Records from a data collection
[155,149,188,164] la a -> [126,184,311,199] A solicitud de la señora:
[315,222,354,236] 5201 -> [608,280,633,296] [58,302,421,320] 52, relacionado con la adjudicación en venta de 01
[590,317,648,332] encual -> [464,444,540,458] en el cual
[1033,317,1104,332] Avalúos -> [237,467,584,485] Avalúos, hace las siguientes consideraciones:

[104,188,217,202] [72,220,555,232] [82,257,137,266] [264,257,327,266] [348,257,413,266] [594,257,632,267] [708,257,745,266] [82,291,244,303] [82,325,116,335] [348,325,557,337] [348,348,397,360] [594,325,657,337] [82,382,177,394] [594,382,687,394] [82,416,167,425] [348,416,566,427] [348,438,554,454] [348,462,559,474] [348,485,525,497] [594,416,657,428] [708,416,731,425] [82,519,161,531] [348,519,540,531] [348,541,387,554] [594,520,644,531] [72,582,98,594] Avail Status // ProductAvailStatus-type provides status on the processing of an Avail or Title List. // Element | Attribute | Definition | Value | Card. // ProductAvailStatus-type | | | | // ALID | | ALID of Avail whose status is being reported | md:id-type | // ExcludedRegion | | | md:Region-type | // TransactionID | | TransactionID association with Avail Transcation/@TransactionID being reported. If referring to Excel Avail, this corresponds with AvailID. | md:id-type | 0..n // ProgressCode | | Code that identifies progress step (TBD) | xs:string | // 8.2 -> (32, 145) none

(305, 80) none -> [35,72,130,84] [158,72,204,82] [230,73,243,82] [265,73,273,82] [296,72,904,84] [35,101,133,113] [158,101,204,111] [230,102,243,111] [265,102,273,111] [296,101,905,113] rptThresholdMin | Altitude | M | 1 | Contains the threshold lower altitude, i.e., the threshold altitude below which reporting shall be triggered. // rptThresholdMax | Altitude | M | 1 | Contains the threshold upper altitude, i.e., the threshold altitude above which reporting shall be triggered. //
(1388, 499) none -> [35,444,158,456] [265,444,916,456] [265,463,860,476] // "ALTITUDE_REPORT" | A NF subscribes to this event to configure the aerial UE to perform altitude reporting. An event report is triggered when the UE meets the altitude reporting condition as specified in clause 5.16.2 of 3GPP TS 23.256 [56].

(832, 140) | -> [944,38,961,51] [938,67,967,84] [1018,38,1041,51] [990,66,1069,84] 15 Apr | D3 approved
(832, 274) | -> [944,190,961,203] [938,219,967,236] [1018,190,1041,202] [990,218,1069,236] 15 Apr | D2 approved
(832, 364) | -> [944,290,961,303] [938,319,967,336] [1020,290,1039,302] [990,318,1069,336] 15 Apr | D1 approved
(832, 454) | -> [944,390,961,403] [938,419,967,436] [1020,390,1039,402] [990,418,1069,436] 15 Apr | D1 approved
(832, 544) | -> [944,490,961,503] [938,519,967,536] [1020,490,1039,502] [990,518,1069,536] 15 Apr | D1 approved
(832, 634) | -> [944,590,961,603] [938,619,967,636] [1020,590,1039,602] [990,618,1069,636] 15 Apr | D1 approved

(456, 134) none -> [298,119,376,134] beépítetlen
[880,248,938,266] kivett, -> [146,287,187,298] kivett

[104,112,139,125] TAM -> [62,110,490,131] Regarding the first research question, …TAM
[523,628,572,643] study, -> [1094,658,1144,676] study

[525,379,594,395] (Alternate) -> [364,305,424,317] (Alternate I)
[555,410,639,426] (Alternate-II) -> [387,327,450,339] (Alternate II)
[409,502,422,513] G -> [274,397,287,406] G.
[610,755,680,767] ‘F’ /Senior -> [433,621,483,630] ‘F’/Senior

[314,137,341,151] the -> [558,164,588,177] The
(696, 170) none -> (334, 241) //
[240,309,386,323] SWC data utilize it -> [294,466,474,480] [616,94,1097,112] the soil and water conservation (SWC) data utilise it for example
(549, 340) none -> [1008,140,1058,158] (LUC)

Try it
Please reproduce the records exactly, without leaving any out.

Solved exercise
[155,149,188,164] la a -> [126,184,311,199] A solicitud de la señora:
[315,222,354,236] 5201 -> [608,280,633,296] [58,302,421,320] 52, relacionado con la adjudicación en venta de 01
[590,317,648,332] encual -> [464,444,540,458] en el cual
[1033,317,1104,332] Avalúos -> [237,467,584,485] Avalúos, hace las siguientes consideraciones:

[104,188,217,202] [72,220,555,232] [82,257,137,266] [264,257,327,266] [348,257,413,266] [594,257,632,267] [708,257,745,266] [82,291,244,303] [82,325,116,335] [348,325,557,337] [348,348,397,360] [594,325,657,337] [82,382,177,394] [594,382,687,394] [82,416,167,425] [348,416,566,427] [348,438,554,454] [348,462,559,474] [348,485,525,497] [594,416,657,428] [708,416,731,425] [82,519,161,531] [348,519,540,531] [348,541,387,554] [594,520,644,531] [72,582,98,594] Avail Status // ProductAvailStatus-type provides status on the processing of an Avail or Title List. // Element | Attribute | Definition | Value | Card. // ProductAvailStatus-type | | | | // ALID | | ALID of Avail whose status is being reported | md:id-type | // ExcludedRegion | | | md:Region-type | // TransactionID | | TransactionID association with Avail Transcation/@TransactionID being reported. If referring to Excel Avail, this corresponds with AvailID. | md:id-type | 0..n // ProgressCode | | Code that identifies progress step (TBD) | xs:string | // 8.2 -> (32, 145) none

(305, 80) none -> [35,72,130,84] [158,72,204,82] [230,73,243,82] [265,73,273,82] [296,72,904,84] [35,101,133,113] [158,101,204,111] [230,102,243,111] [265,102,273,111] [296,101,905,113] rptThresholdMin | Altitude | M | 1 | Contains the threshold lower altitude, i.e., the threshold altitude below which reporting shall be triggered. // rptThresholdMax | Altitude | M | 1 | Contains the threshold upper altitude, i.e., the threshold altitude above which reporting shall be triggered. //
(1388, 499) none -> [35,444,158,456] [265,444,916,456] [265,463,860,476] // "ALTITUDE_REPORT" | A NF subscribes to this event to configure the aerial UE to perform altitude reporting. An event report is triggered when the UE meets the altitude reporting condition as specified in clause 5.16.2 of 3GPP TS 23.256 [56].

(832, 140) | -> [944,38,961,51] [938,67,967,84] [1018,38,1041,51] [990,66,1069,84] 15 Apr | D3 approved
(832, 274) | -> [944,190,961,203] [938,219,967,236] [1018,190,1041,202] [990,218,1069,236] 15 Apr | D2 approved
(832, 364) | -> [944,290,961,303] [938,319,967,336] [1020,290,1039,302] [990,318,1069,336] 15 Apr | D1 approved
(832, 454) | -> [944,390,961,403] [938,419,967,436] [1020,390,1039,402] [990,418,1069,436] 15 Apr | D1 approved
(832, 544) | -> [944,490,961,503] [938,519,967,536] [1020,490,1039,502] [990,518,1069,536] 15 Apr | D1 approved
(832, 634) | -> [944,590,961,603] [938,619,967,636] [1020,590,1039,602] [990,618,1069,636] 15 Apr | D1 approved

(456, 134) none -> [298,119,376,134] beépítetlen
[880,248,938,266] kivett, -> [146,287,187,298] kivett

[104,112,139,125] TAM -> [62,110,490,131] Regarding the first research question, …TAM
[523,628,572,643] study, -> [1094,658,1144,676] study

[525,379,594,395] (Alternate) -> [364,305,424,317] (Alternate I)
[555,410,639,426] (Alternate-II) -> [387,327,450,339] (Alternate II)
[409,502,422,513] G -> [274,397,287,406] G.
[610,755,680,767] ‘F’ /Senior -> [433,621,483,630] ‘F’/Senior

[314,137,341,151] the -> [558,164,588,177] The
(696, 170) none -> (334, 241) //
[240,309,386,323] SWC data utilize it -> [294,466,474,480] [616,94,1097,112] the soil and water conservation (SWC) data utilise it for example
(549, 340) none -> [1008,140,1058,158] (LUC)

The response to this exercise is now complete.